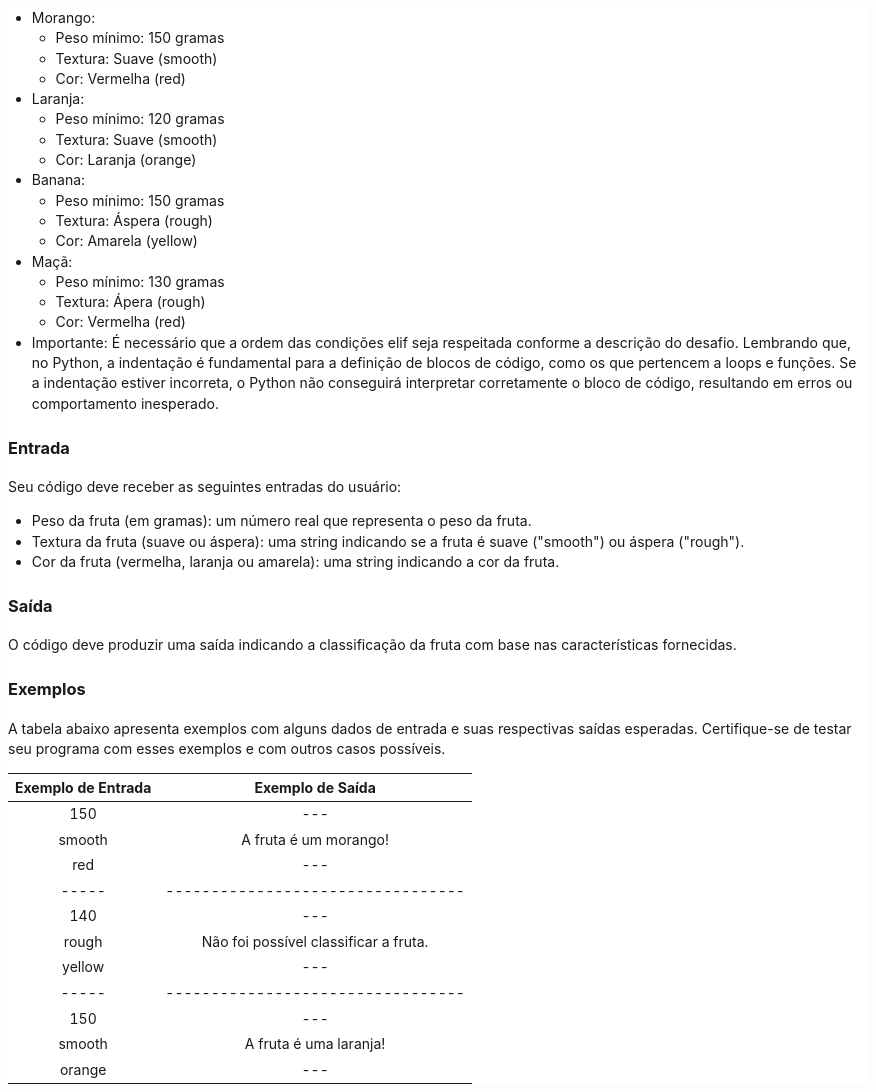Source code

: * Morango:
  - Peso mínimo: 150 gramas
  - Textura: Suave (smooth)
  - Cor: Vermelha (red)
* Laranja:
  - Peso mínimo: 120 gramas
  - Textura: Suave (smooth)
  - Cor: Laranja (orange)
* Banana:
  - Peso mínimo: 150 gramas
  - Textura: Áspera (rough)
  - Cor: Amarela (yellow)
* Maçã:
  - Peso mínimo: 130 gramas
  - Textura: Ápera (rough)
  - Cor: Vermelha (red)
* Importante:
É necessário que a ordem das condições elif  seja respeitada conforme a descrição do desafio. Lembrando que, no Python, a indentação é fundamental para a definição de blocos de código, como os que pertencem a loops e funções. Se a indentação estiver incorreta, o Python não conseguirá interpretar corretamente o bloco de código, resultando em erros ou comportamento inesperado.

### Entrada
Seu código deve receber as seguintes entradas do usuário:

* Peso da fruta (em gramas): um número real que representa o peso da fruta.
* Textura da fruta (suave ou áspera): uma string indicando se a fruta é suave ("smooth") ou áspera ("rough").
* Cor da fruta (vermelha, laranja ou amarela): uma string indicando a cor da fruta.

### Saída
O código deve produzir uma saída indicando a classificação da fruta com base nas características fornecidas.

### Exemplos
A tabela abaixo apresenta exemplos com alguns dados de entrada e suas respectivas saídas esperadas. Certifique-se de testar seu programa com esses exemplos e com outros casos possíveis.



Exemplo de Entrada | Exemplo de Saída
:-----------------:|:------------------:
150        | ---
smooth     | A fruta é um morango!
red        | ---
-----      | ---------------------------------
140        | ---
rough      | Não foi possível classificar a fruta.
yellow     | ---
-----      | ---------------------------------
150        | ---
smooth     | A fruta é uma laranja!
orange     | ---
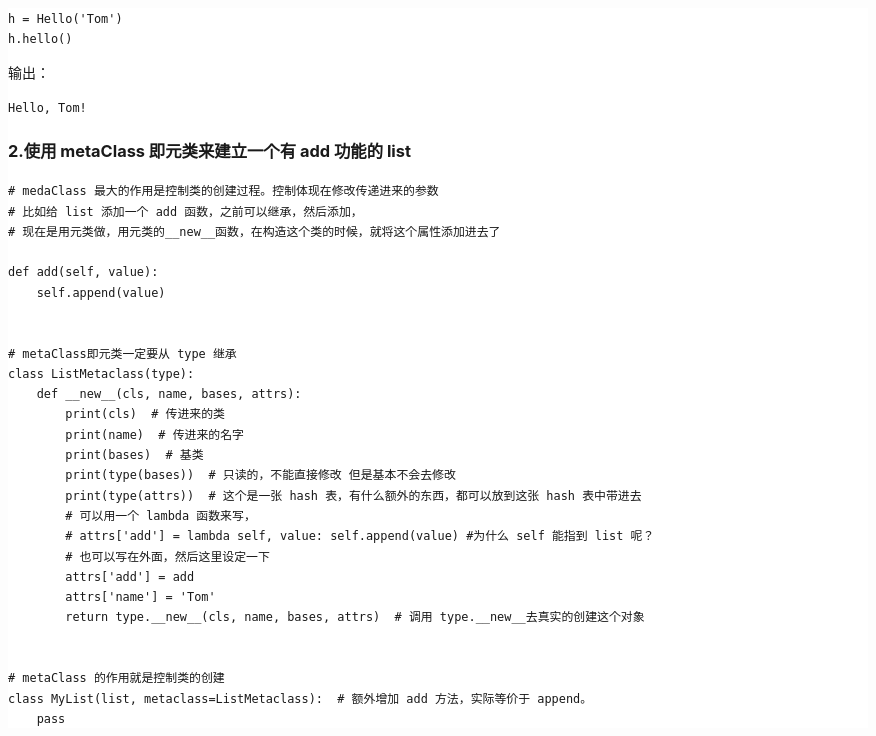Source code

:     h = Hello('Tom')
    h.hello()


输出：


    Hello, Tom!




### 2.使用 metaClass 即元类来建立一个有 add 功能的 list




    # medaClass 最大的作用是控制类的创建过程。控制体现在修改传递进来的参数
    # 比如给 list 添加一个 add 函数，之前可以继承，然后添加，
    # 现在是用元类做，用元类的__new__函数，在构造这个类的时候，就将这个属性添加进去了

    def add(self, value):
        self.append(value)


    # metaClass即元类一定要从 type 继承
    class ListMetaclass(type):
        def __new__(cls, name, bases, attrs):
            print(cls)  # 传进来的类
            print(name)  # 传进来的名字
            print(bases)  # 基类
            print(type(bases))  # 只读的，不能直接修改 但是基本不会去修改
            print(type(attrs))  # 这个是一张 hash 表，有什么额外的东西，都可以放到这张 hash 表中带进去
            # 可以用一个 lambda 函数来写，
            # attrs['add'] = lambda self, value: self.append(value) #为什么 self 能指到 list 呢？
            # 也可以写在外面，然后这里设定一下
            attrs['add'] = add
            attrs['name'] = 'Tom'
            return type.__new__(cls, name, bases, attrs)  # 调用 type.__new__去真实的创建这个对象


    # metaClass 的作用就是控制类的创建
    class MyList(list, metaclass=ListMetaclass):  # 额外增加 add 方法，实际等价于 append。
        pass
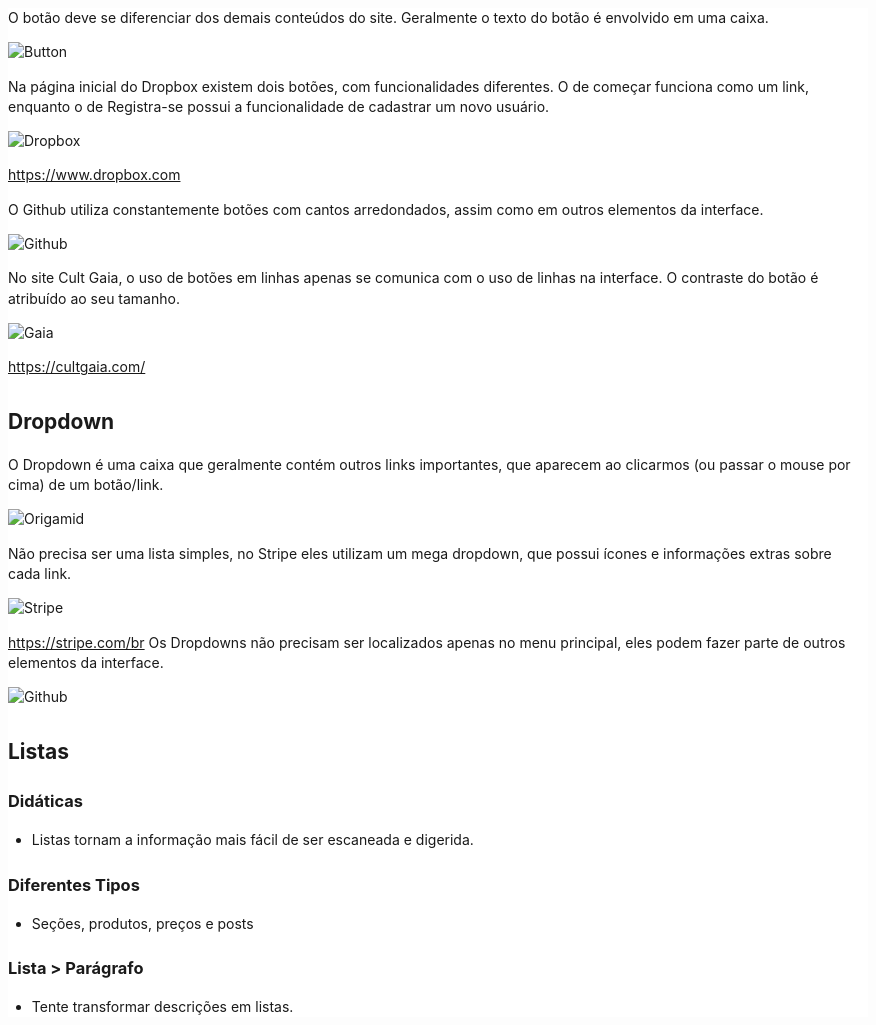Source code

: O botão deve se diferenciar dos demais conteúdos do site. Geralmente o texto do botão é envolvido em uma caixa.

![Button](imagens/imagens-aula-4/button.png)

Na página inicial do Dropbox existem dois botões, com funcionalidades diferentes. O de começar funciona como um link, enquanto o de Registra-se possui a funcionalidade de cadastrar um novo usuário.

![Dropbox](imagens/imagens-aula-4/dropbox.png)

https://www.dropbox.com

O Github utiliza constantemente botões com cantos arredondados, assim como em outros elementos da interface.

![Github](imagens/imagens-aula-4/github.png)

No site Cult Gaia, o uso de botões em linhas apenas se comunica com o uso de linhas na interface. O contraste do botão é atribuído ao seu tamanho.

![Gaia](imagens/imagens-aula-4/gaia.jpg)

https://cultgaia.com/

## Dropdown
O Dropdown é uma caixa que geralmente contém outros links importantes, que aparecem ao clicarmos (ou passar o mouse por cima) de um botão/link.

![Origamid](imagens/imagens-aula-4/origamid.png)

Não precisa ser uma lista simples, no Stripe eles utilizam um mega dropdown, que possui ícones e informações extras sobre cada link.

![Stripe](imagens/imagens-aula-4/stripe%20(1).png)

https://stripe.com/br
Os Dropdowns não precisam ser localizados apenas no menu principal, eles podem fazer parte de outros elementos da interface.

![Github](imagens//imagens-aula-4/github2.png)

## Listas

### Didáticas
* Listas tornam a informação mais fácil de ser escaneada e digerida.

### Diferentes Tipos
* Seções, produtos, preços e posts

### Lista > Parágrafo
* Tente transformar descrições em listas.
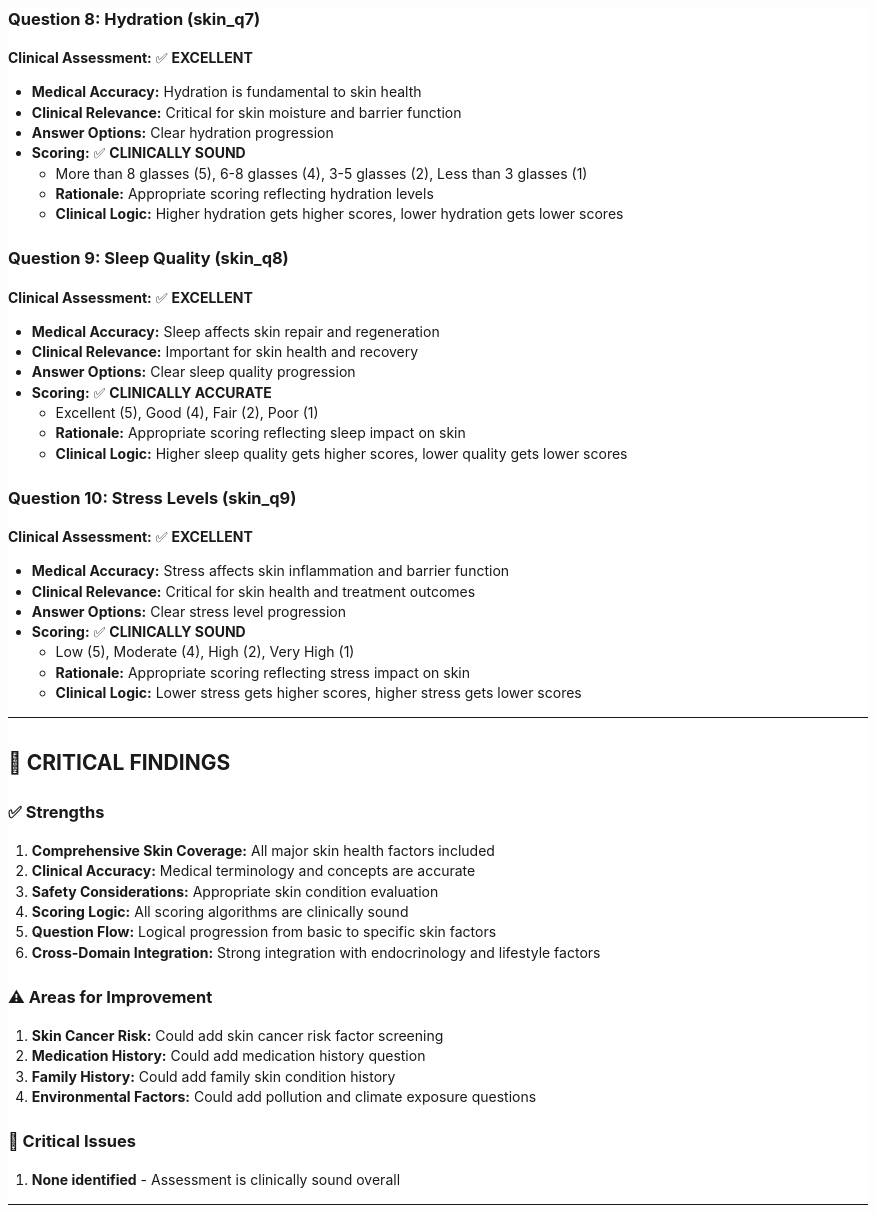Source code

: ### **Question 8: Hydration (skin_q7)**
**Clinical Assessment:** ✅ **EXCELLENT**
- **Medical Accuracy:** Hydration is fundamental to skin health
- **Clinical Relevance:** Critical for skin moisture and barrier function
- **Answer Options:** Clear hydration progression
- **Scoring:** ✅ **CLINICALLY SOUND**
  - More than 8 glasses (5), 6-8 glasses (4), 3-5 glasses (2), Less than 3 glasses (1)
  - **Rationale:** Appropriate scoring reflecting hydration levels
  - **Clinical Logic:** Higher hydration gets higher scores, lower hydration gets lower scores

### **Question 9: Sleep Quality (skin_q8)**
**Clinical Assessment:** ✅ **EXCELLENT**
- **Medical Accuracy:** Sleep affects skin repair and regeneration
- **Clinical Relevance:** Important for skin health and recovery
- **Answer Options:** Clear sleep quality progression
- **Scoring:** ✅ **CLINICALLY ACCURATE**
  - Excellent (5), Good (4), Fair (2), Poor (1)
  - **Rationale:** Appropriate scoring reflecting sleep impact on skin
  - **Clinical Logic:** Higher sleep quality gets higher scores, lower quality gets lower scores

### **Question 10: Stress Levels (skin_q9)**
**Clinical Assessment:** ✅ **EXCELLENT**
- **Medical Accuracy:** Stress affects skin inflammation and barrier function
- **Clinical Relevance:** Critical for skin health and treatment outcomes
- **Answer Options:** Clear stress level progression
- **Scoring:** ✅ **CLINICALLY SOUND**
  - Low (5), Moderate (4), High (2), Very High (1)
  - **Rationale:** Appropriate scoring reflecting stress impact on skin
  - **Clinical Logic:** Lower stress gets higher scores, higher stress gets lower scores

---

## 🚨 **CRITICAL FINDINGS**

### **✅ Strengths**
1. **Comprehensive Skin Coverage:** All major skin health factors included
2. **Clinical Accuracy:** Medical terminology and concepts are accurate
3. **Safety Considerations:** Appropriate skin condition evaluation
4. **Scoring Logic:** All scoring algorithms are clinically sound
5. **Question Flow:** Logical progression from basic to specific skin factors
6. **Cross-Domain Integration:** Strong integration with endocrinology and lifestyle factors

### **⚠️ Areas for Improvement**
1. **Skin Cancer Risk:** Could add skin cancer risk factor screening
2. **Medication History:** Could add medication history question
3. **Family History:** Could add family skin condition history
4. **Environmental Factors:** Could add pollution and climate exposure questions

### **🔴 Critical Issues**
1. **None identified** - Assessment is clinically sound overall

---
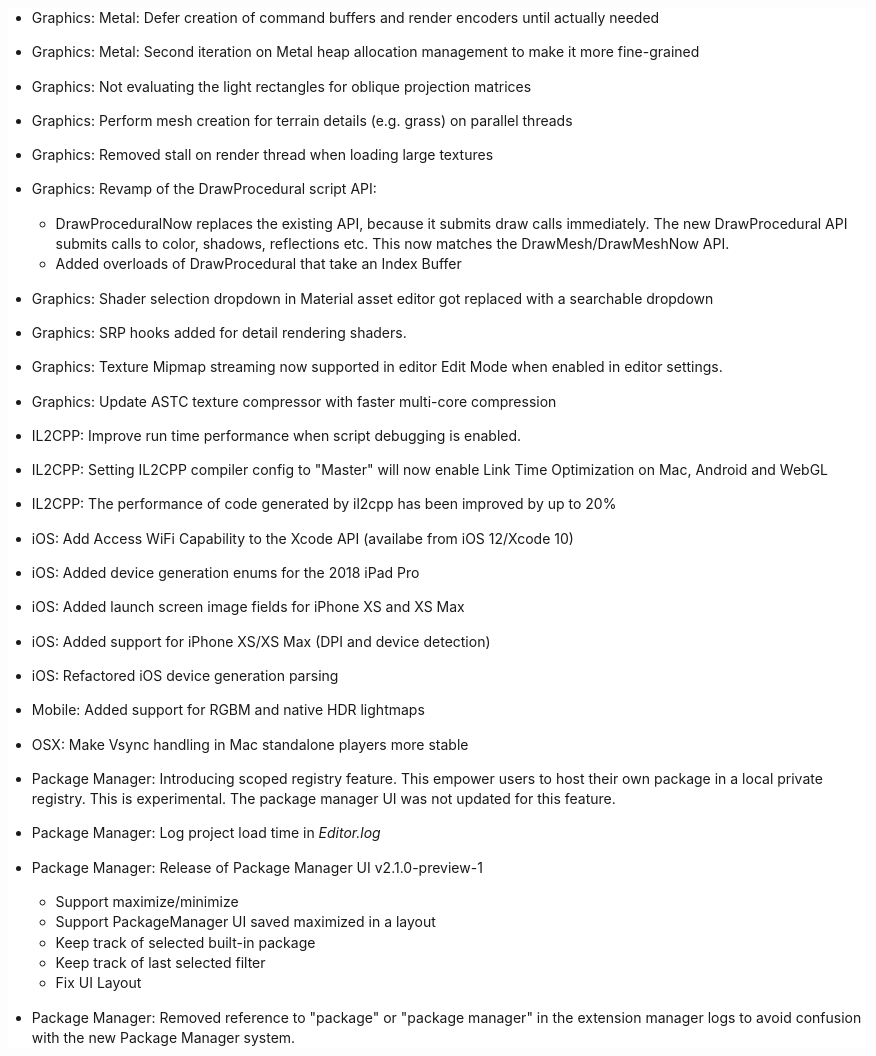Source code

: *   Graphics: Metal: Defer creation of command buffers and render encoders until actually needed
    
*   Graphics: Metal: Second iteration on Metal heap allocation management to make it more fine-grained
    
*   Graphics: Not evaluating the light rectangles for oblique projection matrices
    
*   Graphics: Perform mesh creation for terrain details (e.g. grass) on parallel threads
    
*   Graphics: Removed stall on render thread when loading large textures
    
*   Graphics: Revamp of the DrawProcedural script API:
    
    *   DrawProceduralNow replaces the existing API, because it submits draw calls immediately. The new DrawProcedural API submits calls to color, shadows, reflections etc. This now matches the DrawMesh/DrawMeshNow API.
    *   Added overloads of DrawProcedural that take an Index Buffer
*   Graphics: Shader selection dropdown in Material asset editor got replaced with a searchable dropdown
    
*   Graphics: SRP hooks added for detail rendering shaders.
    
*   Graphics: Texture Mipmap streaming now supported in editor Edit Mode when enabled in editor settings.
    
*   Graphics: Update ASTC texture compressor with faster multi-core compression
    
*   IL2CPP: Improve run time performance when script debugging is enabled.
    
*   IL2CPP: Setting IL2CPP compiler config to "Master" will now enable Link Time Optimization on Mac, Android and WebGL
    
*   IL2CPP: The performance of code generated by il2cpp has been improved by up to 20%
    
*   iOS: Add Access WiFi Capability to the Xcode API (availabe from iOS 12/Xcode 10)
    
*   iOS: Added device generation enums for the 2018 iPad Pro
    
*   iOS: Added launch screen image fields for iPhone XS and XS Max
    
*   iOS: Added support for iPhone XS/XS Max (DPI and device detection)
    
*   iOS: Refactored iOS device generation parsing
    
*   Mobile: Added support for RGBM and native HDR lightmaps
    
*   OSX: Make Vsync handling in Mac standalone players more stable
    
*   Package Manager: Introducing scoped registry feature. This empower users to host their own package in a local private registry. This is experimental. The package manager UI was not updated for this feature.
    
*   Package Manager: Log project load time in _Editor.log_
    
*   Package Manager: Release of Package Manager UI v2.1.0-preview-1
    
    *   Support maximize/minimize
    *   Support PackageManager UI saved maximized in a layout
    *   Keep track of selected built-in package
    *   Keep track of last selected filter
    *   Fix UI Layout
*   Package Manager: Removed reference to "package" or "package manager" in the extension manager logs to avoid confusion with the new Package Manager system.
════
Prompt: Pull out each of the lines above that contains the string "Accuracy", and copy every one of them.

Exercise solution:
- **Medical Accuracy:** Hydration is fundamental to skin health
- **Medical Accuracy:** Sleep affects skin repair and regeneration
- **Medical Accuracy:** Stress affects skin inflammation and barrier function
2. **Clinical Accuracy:** Medical terminology and concepts are accurate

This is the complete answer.